Written and directed by Logan Sandler, Tracks centers on a skater faced with parental duties on the day of an important skateboard tournament.
“At first, I wanted to be a director, but soon I found out that I enjoyed editing more than any other fields in filmmaking. I kept working that path, and got my first job at a small company that was creating video pieces for mobile services such as Verizon. After that, I ended up working mostly on trailers, promos, and music videos. After doing that for about eight years, I was accepted to AFI and now I work mostly on narrative movies.”
It all started for Moon when he dropped out of law school in Korea and decided to enroll in a small arts school in San Francisco, California.
"I always wanted to do something related to film. I first wanted to be a film critic, but while attending college, I found that editing was the most fun to do. You shape the performance, the rhythm, the emotion-- the movie is really created in a cutting room," says Moon of his initial decision to get into film editing.
In 2009, Moon became the sole editor of Iris, the number 1 hit show in Korea, which consisted of 20 episodes. The work schedule for such a show was hectic and needed to be completed immediately. The quick paced editing schedule helped Moon learn on the job at a rapid-fire speed, which also helped fine-tune him skills for future productions.
Shortly after in 2011, Disney launched the Disney Channel and Disney Junior Channel in Korea and Moon was hired as the lead editor, which meant working long hours and often collaborating with many producers in a number of capacities.
While editing the film And The Wind Falls in 2014, Moon began to fully realize how subtleties in film can truly affect the outcome of the story. “Things happen to the main character, but so many things are only implied that you will miss them if you're not engaged completely,” says Moon.

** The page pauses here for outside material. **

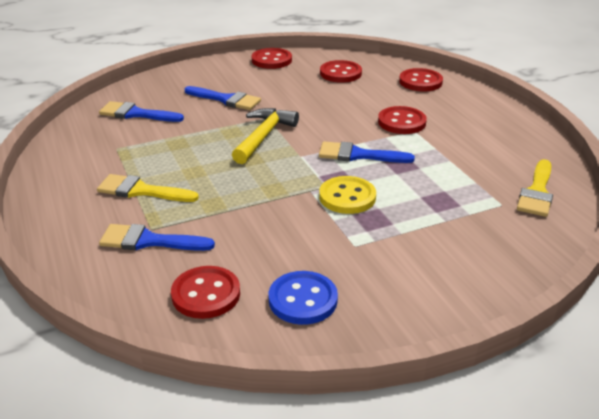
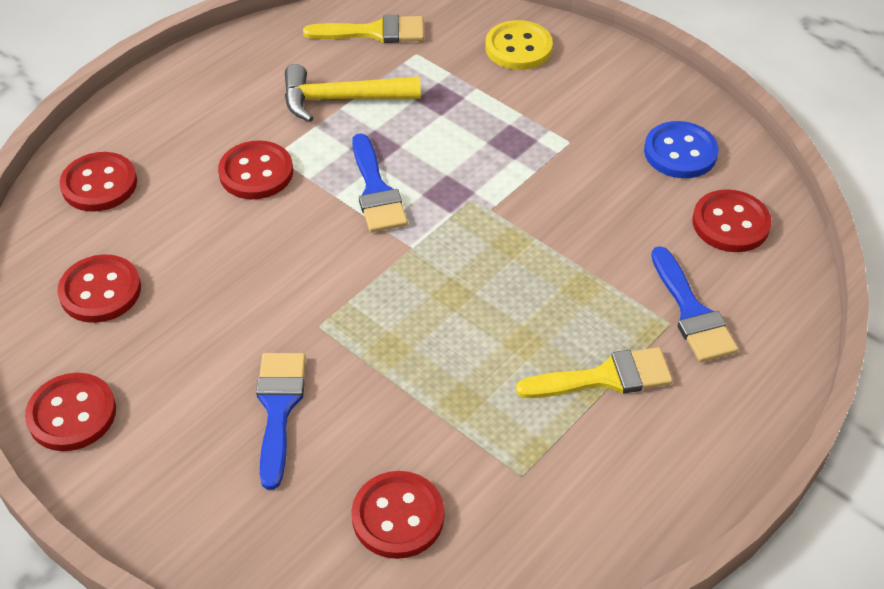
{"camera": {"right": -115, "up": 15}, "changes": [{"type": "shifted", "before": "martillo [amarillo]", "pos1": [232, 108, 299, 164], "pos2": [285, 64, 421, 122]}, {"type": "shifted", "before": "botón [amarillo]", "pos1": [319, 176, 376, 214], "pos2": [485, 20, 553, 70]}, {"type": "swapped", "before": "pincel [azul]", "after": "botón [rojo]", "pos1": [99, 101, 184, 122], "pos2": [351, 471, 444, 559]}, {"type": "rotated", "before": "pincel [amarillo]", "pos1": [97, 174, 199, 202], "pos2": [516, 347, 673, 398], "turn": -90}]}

Luckily for Moon, his outstanding attention to detail coupled with a great working relationship with director Shuming He, earned them both some well deserved praise at the Singapore Short Film Awards where the film garnered a Special Mention Award.
During his most recent project Tracks, Moon found himself more tested then ever in the editing room. Tracks was shot from a documentary style point-of-view in which the camera follows the main character continuously without any rest, which is also known as a tracking shot. The film’s director had a particular vision inspired by Andrea Arnold’s film Fish Tank.
In order to grasp the idea, Moon reached out to Fish Tank editor, Nicolas Chaudeurge, and by studying his method Moon learned how to successfully execute the director's vision for the film Tracks.
Once again Moon’s focus on the subtleties of editing made the film a hit among festival goers and was nominated for AFI Fest’s 2015 Grand Jury Prize.
Regardless of any project Moon takes on, he sees filmmaking as the ultimate collaboration and quotes Jeong-min Hwang, the most famous actor in Korea by stating, “All the other people prepared such a great meal. I did nothing. I just added my fork and knife, and enjoyed the meal. It was all possible because of them who prepared the meal.”